The halftime clock ticks, the band plays and the cheerleaders rest against the wall.
"Oh, I really don't want to do this," the second half Hokie Bird says.
Off go his warm-up pants, hooded sweatshirt and hat. He shivers bare-chested in the cold as unseen feet clomp up and down the bleachers overhead.
"Oh, this is so cold," he stutters.
On go orange suspenders. On go the Hokie feet with yellow, molded claws. On goes the teddy-bear-textured maroon jumpsuit. On go the feathered gloves.
"Warmth," he shouts as the first-half Hokie zips him.
Finally, on goes the head. The first-half bird pats the mascot, sending him into the field. His tail feathers bob up and down as he marches. His hula-hoop gut pokes with pride.

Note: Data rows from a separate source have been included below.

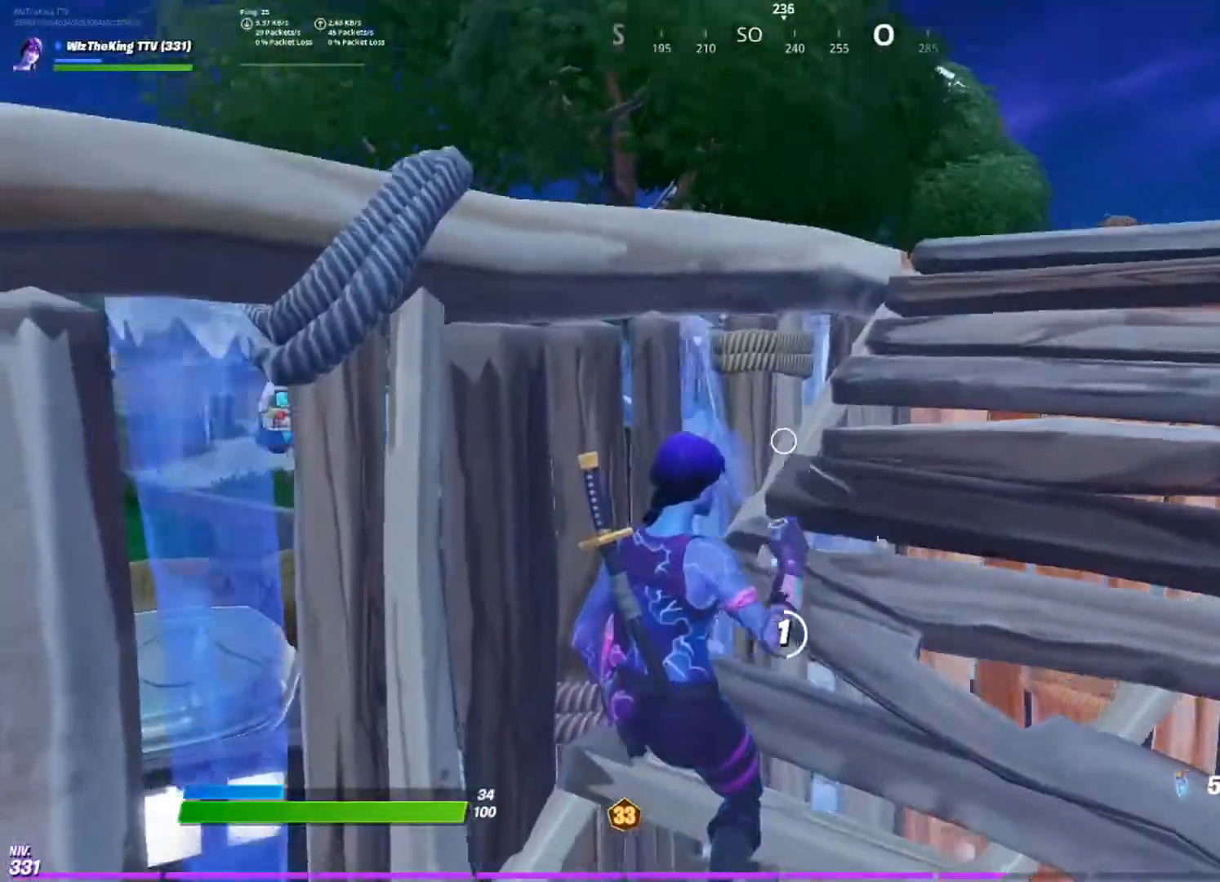
{"buttons": [], "left_stick": "center", "right_stick": "up-right", "events": [[50, "right_stick", "center"], [250, "right_stick", "up-right"]]}
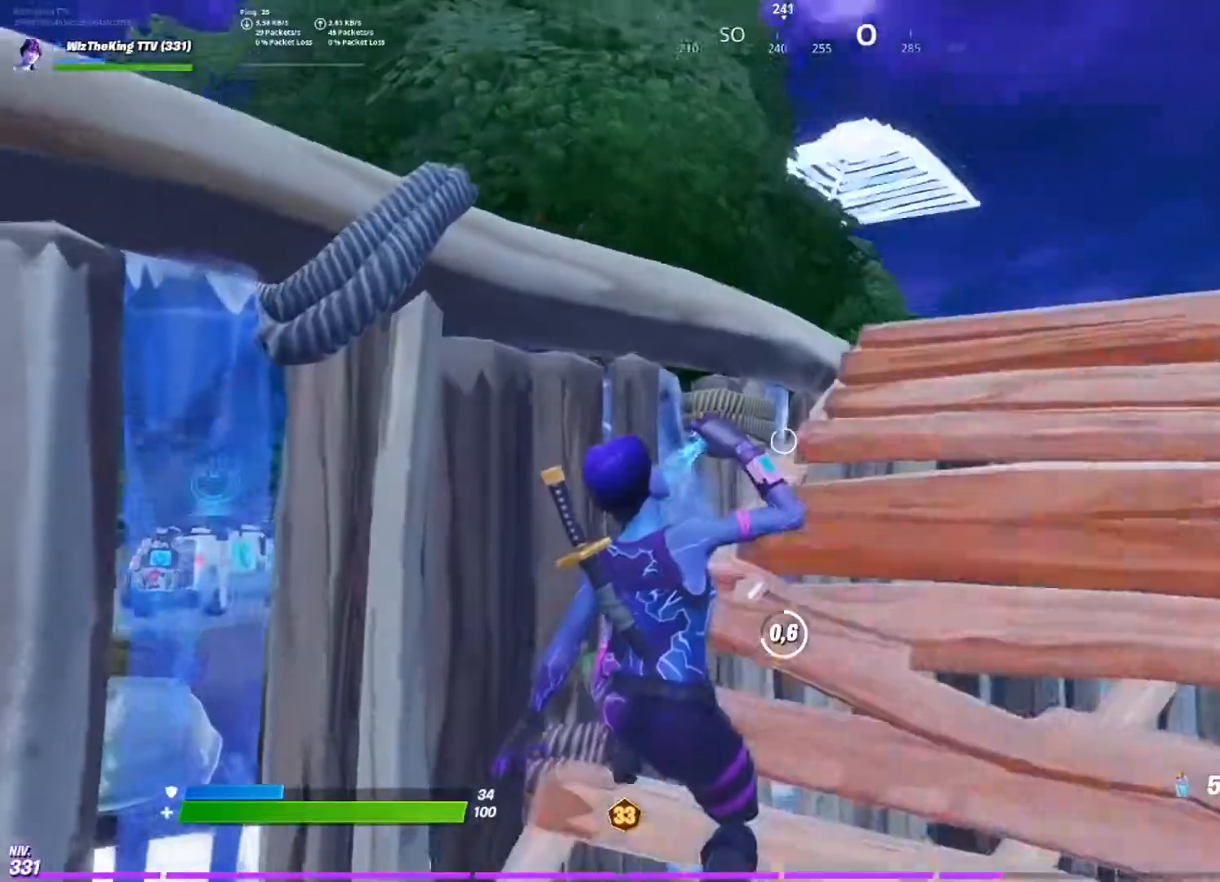
{"buttons": [], "left_stick": "down", "right_stick": "center", "events": [[317, "right_stick", "center"], [401, "left_stick", "down"]]}
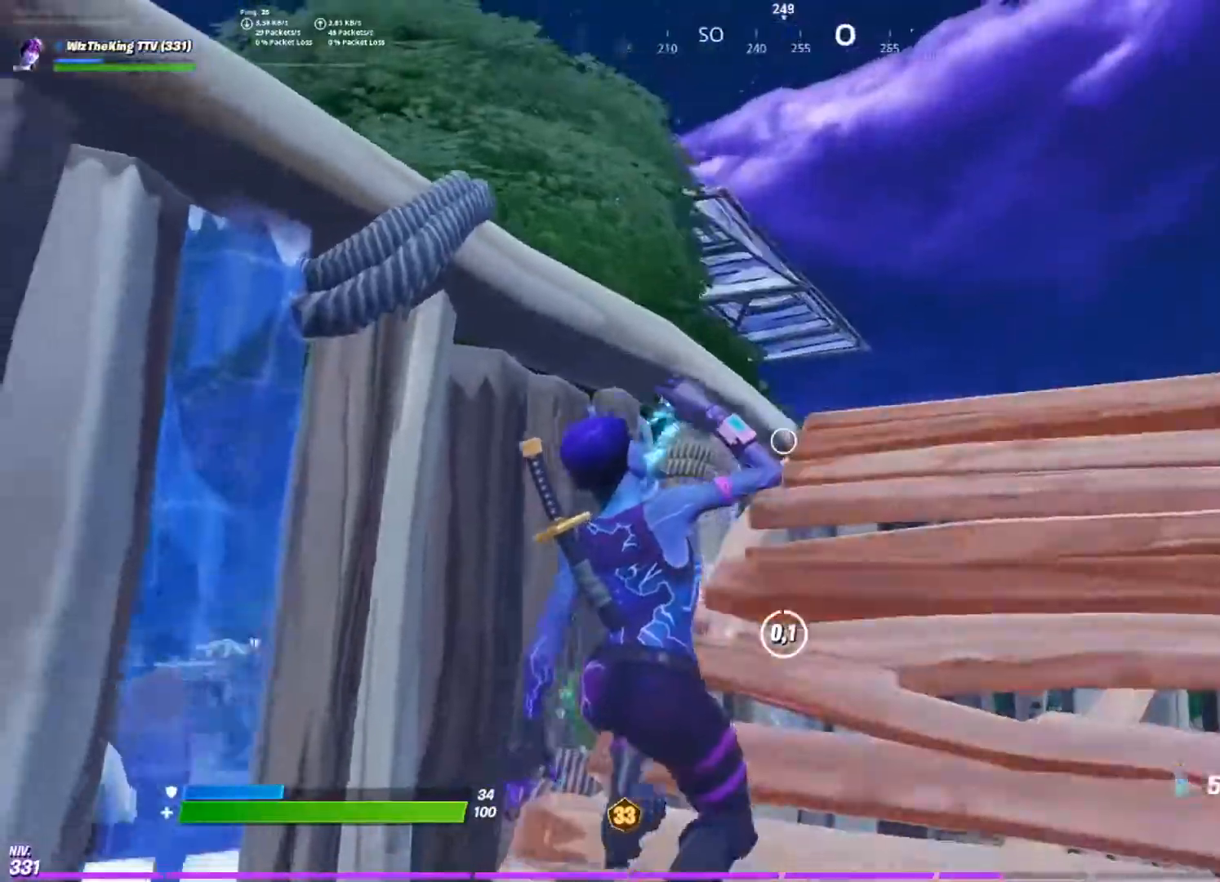
{"buttons": ["CROSS", "R1"], "left_stick": "up-right", "right_stick": "down-right", "events": [[133, "right_stick", "right"], [200, "right_stick", "up-right"], [217, "CIRCLE", "down"], [300, "L1", "down"], [317, "CIRCLE", "up"], [367, "left_stick", "right"], [400, "L1", "up"], [400, "R1", "down"], [417, "CROSS", "down"], [450, "left_stick", "up-right"], [500, "right_stick", "down-right"]]}
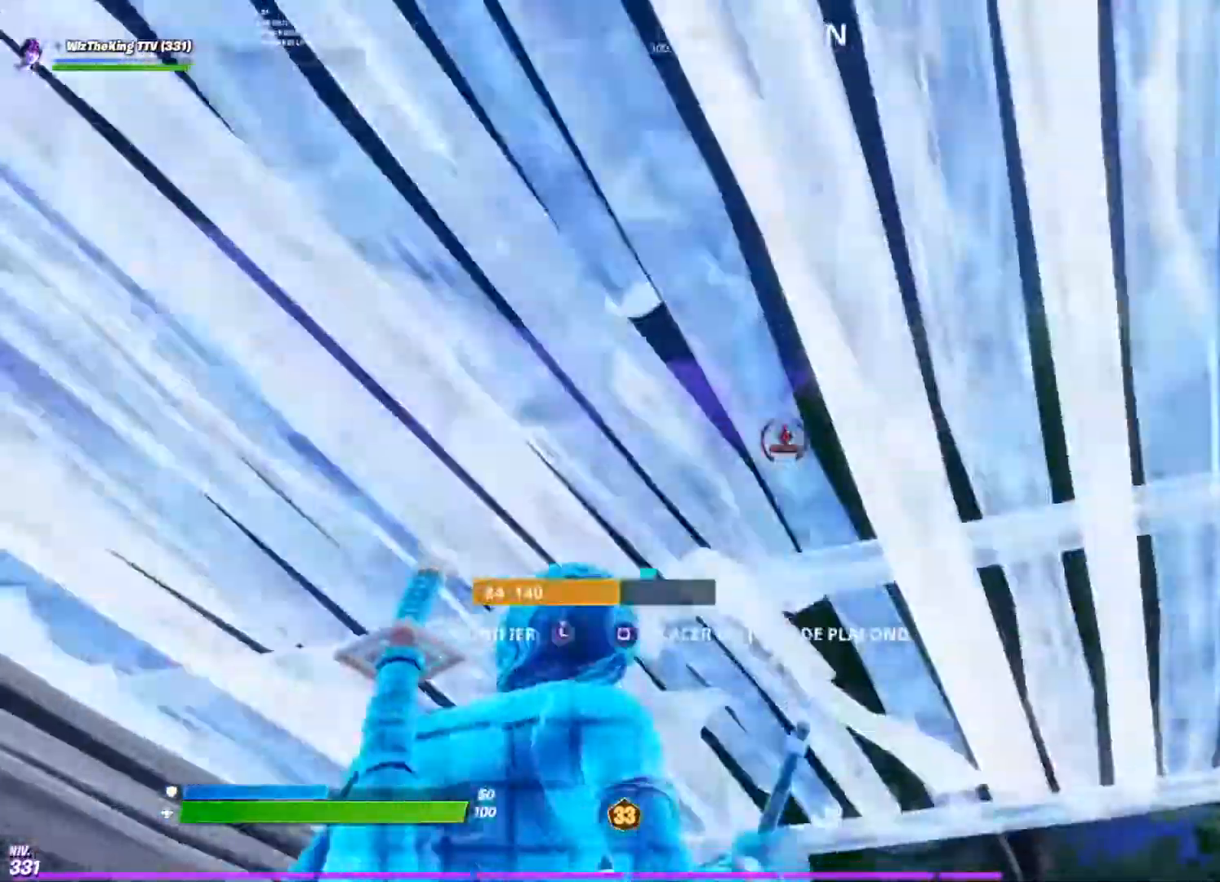
{"buttons": ["L1", "R1"], "left_stick": "up", "right_stick": "up", "events": [[17, "CROSS", "up"], [34, "R1", "up"], [34, "left_stick", "up"], [67, "R1", "down"], [101, "CROSS", "down"], [101, "DPAD_RIGHT", "down"], [151, "CROSS", "up"], [201, "R1", "up"], [267, "DPAD_RIGHT", "up"], [334, "R1", "down"], [351, "right_stick", "center"], [451, "right_stick", "up"], [468, "L1", "down"]]}
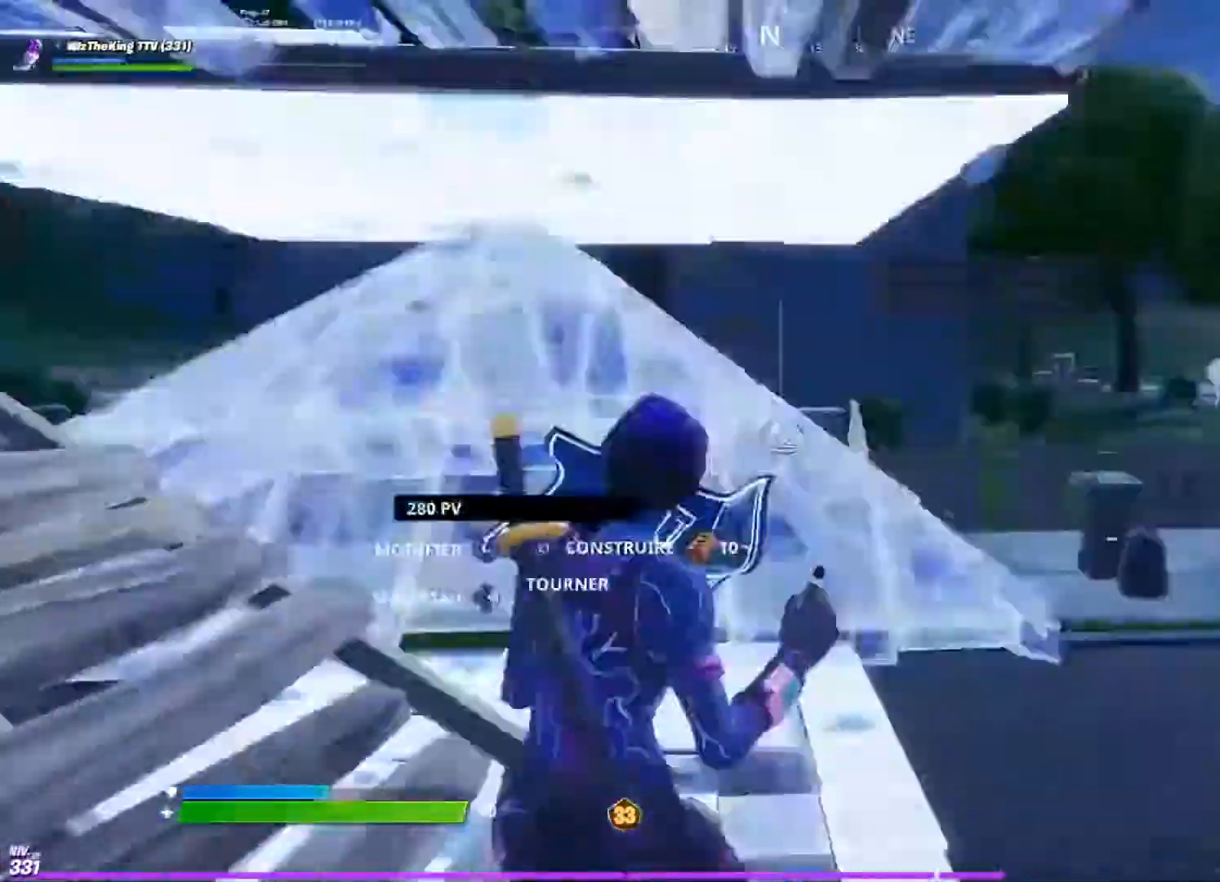
{"buttons": ["R2"], "left_stick": "right", "right_stick": "left", "events": [[17, "R1", "up"], [50, "right_stick", "center"], [83, "L1", "up"], [133, "R1", "down"], [267, "DPAD_RIGHT", "down"], [267, "right_stick", "down-left"], [284, "R1", "up"], [334, "right_stick", "center"], [367, "DPAD_RIGHT", "up"], [417, "right_stick", "left"], [434, "R2", "down"], [434, "left_stick", "right"]]}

The flag corps runs with banners spelling H-O-K-I-E-S. Cheerleaders flip across the field. A touchdown raises the score to 20-3 in favor of Tech, on the way to a 30-3 victory, and fireworks explode over the scoreboard. The Hokie runs across the zone spreading both feathered arms like he's an eagle.
It is five months until graduation, the day when those big bird feet will poke from a graduation robe. For now, the Hokie Bird sweats in his costume on a cold night, standing with those big feet crossed as he leans against the goalpost.